Elif Demirkan-Coban ist vor allem für muslimische Patienten da. Die Seelsorgerin fühlt sich durch die qualifizierte berufsbegleitende Ausbildung am Islamkolleg gut auf den Krankenhausalltag vorbereitet. Elif Dmirkan Coban arbeitet ehrenamtlich, denn feste Stellen für muslimische Krankenhaus-Seelsorger*innen gibt es bisher kaum in Deutschland. "Von Kollegen und Kolleginnen weiß ich, dass in den großen Unikliniken immer mehr Erfahrungen gesammelt werden in interreligiösen Teams. Ich halte das durchaus für wünschenswert", so Fasse.
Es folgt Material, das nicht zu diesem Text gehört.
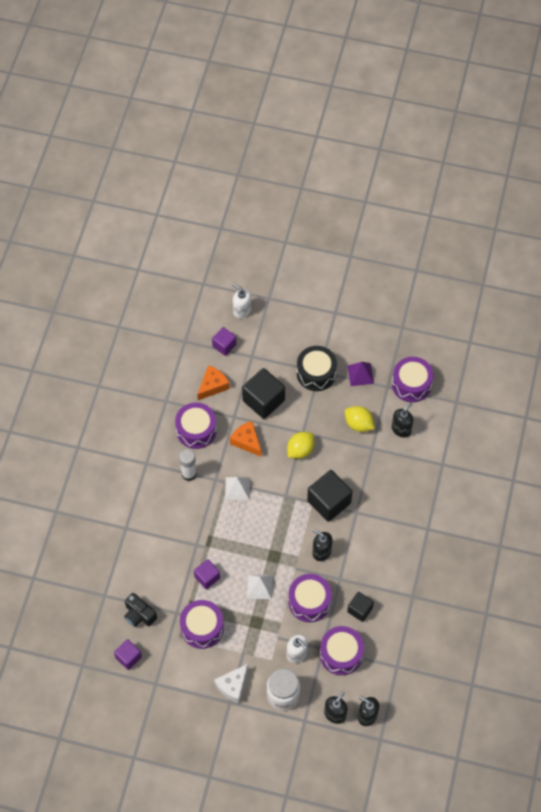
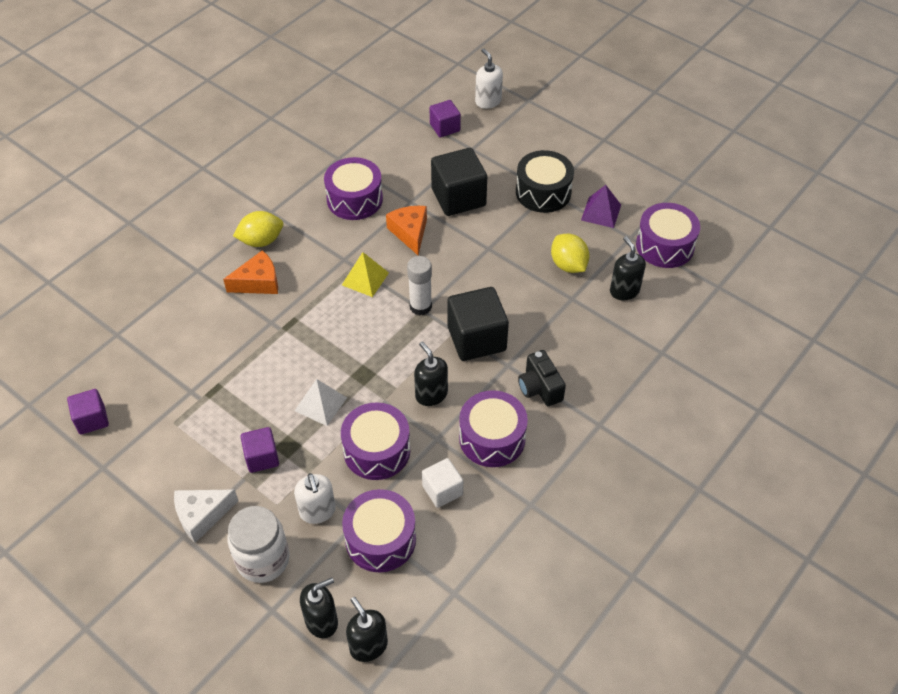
camera: 25 degrees right, 10 degrees down
(139, 615) = (142, 374): black camera -> black camera (539, 388)
(189, 474) = (314, 241): white glue stick -> white glue stick (420, 306)
(202, 628) = (211, 423): purple drum -> purple drum (492, 438)
(207, 577) = (259, 365): purple cube -> purple cube (262, 457)
(213, 386) = (405, 162): orange cheese -> orange cheese (258, 282)
(237, 488) = (365, 278): white pyramid -> yellow pyramid
(300, 450) = (473, 266): yellow lemon -> yellow lemon (261, 241)
(360, 610) = (442, 490): black cube -> white cube
(401, 429) = (624, 291): black soap dispenser -> black soap dispenser turned 90 degrees counterclockwise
"Es fehlt noch an Strukturen und Ideen"
"Hinsichtlich der Berufsperspektiven kann ich sagen, dass viele unserer Absolventinnen und Absolventen die Seelsorgetätigkeit ehrenamtlich ausüben werden", sagt Cengiz Ayar, Referent für Seelsorge am Islamkolleg. Auch in Moscheegemeinden oder im Gefängnis seien Stellenangebote für Seelsorger die Ausnahme. Einige Gefängnisseelsorger, zum Beispiel In Rheinland Pfalz oder in Bayern, haben einen festen Job. Und in Niedersachsen sind acht muslimische Seelsorger und eine Seelsorgerin mit Honorarverträgen bei den Justizvollzugsanstalten beschäftigt.
"Mein Wunsch ist natürlich auch, dass demnächst die finanziellen Möglichkeiten dafür geschaffen werden, dass man diese Tätigkeit professionell in Vollzeit ausüben kann", betont Ayar. "Aber da fehlt es noch an Strukturen und Ideen. Es braucht in dieser Hinsicht noch etwas Zeit." Das sieht Elif Demirkan-Coban ähnlich und fährt daher, wie die meisten Absolventen, mehrgleisig. Sie ist dabei, eine Ausbildung als muslimische Geistliche am Islamkolleg abzuschließen und qualifiziert sich gleichzeitig in Sozialarbeit weiter: "Und wenn ich da als Sozialarbeiterin irgendwo arbeiten kann", hofft sie. "Ich denke schon, dass es sich öffnen wird - aber wann, wissen wir nicht."
Zwischen Zuversicht und Enttäuschung
Noch sind viele Fragen offen. Nicht nur, wie die muslimische Seelsorge finanziert werden soll - die rechtliche Anerkennung des Islam als Religionsgemeinschaft ist ebenfalls ungeklärt. Da hat sich wenig getan in den vergangenen krisenreichen Jahren - weder bei den Islamverbänden noch auf politischer Ebene. Das weiß auch Ajdin Suljakovic aus Osnabrück. Der bosnische Imam würde am liebsten hauptberuflich als Seelsorger arbeiten und schwankt nun zwischen Zuversicht und Enttäuschung: "Wir sehen keine Möglichkeiten für die Zukunft, dass diese Seelsorger, die als allererste Generation hier in Deutschland ausgebildet sind, tatsächlich auch eingesetzt werden. Ansonsten bleibt es einfach eine schöne Fortbildung."